■ Tarea del ejercicio 1:
Reescribe de forma más breve el párrafo del texto sobre el don de entendimiento que empieza con "Cada página de la Sagrada Escritura", conservando sus datos principales.
■ Tarea del ejercicio 2:
Según el texto sobre el don de entendimiento, ¿qué exige el desarrollo de este don?
■ Tarea del ejercicio 3:
Transcribe del texto sobre el don de entendimiento el pasaje que empieza con "- Se concede" y sigue hasta "todo corazón (2).".

■ Bloque de texto:
San Juan 16, 20-23:
Decenario al Espíritu Santo. El Don de EntendimientoAutor: Padre Francisco Fernández Carvajal
Con permiso de: Ediciones Palabra y del autor
- Mediante este don llegamos a tener un conocimiento más profundo de los misterios de la fe. Es necesario para la plenitud de la vida cristiana.
- Se concede a todos los cristianos, pero su desarrollo exige vivir en gracia y empeñarse en la santidad personal.
- Necesidad de purificar el alma. El don de entendimiento y
la vida contemplativa.
I. Cada página de la Sagrada Escritura es una muestra de la
solicitud con que Dios se inclina hacia nosotros para guiarnos hacia la
santidad. El Señor se muestra en el Antiguo Testamento como la verdadera luz de
Israel, sin la cual el pueblo se descamina y tropieza en la oscuridad. Los
grandes personajes del Antiguo Testamento se vuelven una y otra vez hacia Yahvé
para que les conduzca en las horas difíciles. Dame a conocer tus caminos (1),
pide Moisés para guiar al pueblo hasta la Tierra prometida. Sin la enseñanza
divina, se siente perdido. Y el rey David pide: Dame entendimiento para que
guarde tu Ley y la cumpla de todo corazón (2).

■ Registros de datos:

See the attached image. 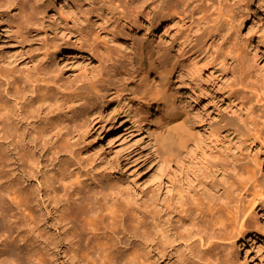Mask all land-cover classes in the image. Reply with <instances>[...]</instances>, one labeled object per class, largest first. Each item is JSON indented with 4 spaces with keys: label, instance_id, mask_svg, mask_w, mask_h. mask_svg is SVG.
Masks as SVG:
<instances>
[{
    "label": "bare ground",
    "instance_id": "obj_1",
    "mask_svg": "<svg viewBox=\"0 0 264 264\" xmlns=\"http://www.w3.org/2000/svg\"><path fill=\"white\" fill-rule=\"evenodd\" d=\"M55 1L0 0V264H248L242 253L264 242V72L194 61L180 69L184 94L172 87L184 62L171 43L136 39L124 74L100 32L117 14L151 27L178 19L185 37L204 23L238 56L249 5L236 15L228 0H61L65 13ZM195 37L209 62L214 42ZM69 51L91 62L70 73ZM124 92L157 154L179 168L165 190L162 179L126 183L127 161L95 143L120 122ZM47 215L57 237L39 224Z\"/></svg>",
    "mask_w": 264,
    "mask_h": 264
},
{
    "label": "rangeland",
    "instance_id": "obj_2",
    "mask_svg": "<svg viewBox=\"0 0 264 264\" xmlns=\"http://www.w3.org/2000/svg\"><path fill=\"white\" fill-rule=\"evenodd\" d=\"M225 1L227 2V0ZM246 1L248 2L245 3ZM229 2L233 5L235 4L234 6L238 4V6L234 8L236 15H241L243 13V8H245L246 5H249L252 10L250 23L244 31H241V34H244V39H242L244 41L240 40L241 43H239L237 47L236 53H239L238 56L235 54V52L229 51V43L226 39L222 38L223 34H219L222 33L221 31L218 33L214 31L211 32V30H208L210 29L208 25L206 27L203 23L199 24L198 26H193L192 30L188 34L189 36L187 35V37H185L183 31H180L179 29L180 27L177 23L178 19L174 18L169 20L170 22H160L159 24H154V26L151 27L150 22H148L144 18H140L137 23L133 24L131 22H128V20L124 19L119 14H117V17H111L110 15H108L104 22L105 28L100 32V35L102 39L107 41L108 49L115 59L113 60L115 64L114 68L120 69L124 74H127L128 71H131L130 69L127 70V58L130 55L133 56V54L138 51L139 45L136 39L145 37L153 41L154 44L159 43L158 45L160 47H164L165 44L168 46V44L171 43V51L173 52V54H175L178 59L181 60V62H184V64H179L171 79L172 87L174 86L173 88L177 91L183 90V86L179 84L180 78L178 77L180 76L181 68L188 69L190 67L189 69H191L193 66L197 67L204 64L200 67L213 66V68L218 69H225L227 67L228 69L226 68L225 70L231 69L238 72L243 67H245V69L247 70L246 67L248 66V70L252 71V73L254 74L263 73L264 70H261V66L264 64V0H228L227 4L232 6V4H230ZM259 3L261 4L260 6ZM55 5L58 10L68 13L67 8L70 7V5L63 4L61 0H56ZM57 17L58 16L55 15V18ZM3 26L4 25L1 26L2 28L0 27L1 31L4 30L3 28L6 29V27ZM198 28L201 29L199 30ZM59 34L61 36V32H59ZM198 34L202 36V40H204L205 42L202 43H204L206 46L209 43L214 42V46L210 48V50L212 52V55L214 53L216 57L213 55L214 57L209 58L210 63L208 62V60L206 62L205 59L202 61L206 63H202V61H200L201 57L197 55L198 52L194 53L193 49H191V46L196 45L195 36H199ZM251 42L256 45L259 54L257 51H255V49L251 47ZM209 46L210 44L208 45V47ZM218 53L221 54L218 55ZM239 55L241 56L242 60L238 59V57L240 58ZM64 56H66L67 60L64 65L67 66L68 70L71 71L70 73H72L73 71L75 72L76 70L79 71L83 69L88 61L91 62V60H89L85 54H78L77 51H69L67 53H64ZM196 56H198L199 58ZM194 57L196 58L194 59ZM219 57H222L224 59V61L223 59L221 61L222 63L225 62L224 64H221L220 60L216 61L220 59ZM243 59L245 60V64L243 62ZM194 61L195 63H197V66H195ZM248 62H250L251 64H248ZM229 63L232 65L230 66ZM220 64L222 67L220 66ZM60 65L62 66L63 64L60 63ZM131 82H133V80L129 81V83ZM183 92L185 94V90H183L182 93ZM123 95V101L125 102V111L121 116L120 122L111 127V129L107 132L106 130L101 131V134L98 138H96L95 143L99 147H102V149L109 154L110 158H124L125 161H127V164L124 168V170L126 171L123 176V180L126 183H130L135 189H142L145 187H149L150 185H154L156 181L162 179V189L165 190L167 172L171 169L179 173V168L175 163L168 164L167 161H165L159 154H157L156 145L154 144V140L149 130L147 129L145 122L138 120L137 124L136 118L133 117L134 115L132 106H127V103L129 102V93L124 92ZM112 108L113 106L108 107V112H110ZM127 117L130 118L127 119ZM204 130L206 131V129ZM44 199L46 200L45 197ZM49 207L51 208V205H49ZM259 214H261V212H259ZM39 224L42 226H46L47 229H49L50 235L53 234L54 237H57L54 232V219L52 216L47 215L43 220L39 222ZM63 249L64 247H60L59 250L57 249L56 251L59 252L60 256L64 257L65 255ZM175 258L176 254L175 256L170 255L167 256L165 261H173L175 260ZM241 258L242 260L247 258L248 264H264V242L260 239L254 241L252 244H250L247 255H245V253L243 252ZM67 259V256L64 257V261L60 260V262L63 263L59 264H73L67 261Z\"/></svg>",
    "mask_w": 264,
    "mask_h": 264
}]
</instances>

---

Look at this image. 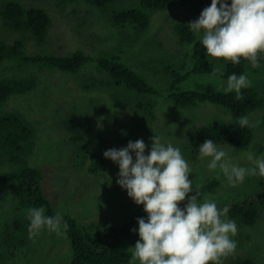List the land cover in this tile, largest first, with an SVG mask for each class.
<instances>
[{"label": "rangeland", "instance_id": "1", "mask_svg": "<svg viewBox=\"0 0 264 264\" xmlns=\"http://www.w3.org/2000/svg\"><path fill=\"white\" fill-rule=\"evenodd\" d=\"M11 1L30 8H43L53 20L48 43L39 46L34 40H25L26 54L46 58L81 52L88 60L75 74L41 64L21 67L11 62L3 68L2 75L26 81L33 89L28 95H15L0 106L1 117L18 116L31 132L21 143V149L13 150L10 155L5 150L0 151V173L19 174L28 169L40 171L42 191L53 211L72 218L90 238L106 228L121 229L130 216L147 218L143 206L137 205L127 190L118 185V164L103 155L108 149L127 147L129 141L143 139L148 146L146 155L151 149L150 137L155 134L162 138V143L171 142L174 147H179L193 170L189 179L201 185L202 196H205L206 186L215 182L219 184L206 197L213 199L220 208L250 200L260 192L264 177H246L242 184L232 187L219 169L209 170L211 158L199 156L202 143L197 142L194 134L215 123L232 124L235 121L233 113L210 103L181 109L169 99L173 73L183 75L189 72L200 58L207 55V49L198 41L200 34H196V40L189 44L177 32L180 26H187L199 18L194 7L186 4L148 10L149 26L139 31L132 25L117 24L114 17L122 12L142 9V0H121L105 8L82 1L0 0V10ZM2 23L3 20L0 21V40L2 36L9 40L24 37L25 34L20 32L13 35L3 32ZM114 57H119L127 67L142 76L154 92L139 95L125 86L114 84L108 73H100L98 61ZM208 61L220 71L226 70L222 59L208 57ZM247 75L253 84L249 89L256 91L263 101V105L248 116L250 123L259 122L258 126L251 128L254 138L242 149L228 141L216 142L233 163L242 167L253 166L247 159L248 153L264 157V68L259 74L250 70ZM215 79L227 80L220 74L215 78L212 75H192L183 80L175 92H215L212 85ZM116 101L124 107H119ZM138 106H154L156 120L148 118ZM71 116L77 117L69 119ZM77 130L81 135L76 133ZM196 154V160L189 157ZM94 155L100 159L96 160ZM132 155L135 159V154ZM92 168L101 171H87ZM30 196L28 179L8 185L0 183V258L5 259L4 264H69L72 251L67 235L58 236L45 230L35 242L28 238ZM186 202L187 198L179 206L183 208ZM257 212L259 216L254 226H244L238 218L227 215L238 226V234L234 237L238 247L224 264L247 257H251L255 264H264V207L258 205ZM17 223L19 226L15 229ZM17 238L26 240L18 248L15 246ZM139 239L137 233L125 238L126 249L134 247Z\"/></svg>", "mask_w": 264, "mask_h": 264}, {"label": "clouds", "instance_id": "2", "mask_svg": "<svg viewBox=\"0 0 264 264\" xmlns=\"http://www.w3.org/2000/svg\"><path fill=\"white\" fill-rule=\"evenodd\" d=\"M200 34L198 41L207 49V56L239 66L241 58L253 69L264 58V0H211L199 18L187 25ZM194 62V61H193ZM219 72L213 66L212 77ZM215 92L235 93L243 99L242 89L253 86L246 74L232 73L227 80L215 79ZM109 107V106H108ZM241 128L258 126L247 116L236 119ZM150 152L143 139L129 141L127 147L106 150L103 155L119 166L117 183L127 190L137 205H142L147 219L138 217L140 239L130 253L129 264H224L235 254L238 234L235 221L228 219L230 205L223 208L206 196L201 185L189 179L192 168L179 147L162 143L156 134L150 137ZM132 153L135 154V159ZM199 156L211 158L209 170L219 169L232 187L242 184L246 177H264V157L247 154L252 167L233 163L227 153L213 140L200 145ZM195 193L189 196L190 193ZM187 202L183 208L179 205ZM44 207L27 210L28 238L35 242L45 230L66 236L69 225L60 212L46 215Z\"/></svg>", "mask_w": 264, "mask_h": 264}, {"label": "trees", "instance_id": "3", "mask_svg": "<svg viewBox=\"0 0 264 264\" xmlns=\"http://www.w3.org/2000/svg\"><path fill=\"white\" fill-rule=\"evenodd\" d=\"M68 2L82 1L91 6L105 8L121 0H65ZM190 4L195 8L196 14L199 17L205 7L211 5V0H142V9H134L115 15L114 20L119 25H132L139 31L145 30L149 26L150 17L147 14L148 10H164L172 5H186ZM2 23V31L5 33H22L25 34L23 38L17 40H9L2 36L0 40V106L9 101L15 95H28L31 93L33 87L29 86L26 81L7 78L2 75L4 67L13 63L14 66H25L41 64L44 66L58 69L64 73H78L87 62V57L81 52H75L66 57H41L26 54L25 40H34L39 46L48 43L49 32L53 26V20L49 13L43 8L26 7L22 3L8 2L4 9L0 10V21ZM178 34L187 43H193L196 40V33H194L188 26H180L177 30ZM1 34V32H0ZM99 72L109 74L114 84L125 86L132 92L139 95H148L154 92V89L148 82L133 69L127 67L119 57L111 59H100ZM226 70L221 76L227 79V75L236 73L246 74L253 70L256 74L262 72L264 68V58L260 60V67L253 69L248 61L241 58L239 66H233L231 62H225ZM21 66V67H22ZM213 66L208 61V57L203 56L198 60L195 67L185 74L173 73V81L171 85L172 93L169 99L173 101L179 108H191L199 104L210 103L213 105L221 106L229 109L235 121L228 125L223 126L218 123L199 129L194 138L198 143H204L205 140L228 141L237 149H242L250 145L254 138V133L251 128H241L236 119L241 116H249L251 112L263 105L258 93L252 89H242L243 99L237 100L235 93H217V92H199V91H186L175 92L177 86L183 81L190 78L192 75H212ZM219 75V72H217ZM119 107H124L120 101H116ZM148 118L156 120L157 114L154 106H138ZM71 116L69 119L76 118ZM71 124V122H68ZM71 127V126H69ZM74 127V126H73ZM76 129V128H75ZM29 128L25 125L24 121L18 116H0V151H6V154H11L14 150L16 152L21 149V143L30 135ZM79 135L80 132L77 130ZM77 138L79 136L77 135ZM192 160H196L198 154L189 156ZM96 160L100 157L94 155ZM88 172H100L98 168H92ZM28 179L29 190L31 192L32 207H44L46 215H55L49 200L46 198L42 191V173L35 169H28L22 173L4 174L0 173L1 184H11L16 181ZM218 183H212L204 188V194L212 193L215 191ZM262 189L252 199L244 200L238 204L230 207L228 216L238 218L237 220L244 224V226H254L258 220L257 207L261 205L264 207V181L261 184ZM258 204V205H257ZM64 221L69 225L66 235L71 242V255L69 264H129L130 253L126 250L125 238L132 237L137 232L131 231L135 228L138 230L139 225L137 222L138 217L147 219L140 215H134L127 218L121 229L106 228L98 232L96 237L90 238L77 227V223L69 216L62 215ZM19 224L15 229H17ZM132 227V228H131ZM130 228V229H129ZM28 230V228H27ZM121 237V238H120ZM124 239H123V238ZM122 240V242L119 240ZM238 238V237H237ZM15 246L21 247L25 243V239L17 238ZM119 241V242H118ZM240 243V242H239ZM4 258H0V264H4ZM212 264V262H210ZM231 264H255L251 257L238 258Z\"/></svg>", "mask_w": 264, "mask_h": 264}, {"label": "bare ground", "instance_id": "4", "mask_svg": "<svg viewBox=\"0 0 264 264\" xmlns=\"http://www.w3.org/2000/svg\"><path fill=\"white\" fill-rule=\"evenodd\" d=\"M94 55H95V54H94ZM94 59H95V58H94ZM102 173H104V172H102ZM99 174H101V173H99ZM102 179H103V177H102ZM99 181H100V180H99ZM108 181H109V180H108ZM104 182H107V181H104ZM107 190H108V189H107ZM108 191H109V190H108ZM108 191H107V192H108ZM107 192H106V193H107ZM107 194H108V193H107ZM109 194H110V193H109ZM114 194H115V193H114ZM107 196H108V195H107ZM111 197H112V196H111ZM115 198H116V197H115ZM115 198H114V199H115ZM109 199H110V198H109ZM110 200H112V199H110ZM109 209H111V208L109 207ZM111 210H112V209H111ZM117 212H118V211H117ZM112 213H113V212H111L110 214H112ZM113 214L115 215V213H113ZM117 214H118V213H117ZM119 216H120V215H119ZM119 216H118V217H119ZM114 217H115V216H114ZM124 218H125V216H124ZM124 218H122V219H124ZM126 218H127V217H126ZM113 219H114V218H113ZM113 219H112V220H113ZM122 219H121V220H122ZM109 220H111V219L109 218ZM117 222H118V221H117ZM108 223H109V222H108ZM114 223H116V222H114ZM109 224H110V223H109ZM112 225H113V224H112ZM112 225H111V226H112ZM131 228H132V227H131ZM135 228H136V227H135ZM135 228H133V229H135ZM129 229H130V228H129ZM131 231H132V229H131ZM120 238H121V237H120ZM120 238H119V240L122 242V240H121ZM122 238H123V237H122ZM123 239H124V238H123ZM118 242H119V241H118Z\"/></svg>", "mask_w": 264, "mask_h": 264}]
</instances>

■ Respuesta completa 1:
Cada página de la Sagrada Escritura muestra la solicitud con que Dios nos guía hacia la santidad. En el Antiguo Testamento, el Señor es la verdadera luz de Israel, sin la cual el pueblo tropieza en la oscuridad, y sus grandes personajes acuden a Yahvé en las horas difíciles. Moisés le pide conocer sus caminos para guiar al pueblo hasta la Tierra prometida, y el rey David le pide entendimiento para guardar y cumplir su Ley de todo corazón.

■ Respuesta completa 2:
Exige vivir en gracia y empeñarse en la santidad personal.

■ Respuesta completa 3:
- Se concede a todos los cristianos, pero su desarrollo exige vivir en gracia y empeñarse en la santidad personal.
- Necesidad de purificar el alma. El don de entendimiento y
la vida contemplativa.
I. Cada página de la Sagrada Escritura es una muestra de la
solicitud con que Dios se inclina hacia nosotros para guiarnos hacia la
santidad. El Señor se muestra en el Antiguo Testamento como la verdadera luz de
Israel, sin la cual el pueblo se descamina y tropieza en la oscuridad. Los
grandes personajes del Antiguo Testamento se vuelven una y otra vez hacia Yahvé
para que les conduzca en las horas difíciles. Dame a conocer tus caminos (1),
pide Moisés para guiar al pueblo hasta la Tierra prometida. Sin la enseñanza
divina, se siente perdido. Y el rey David pide: Dame entendimiento para que
guarde tu Ley y la cumpla de todo corazón (2).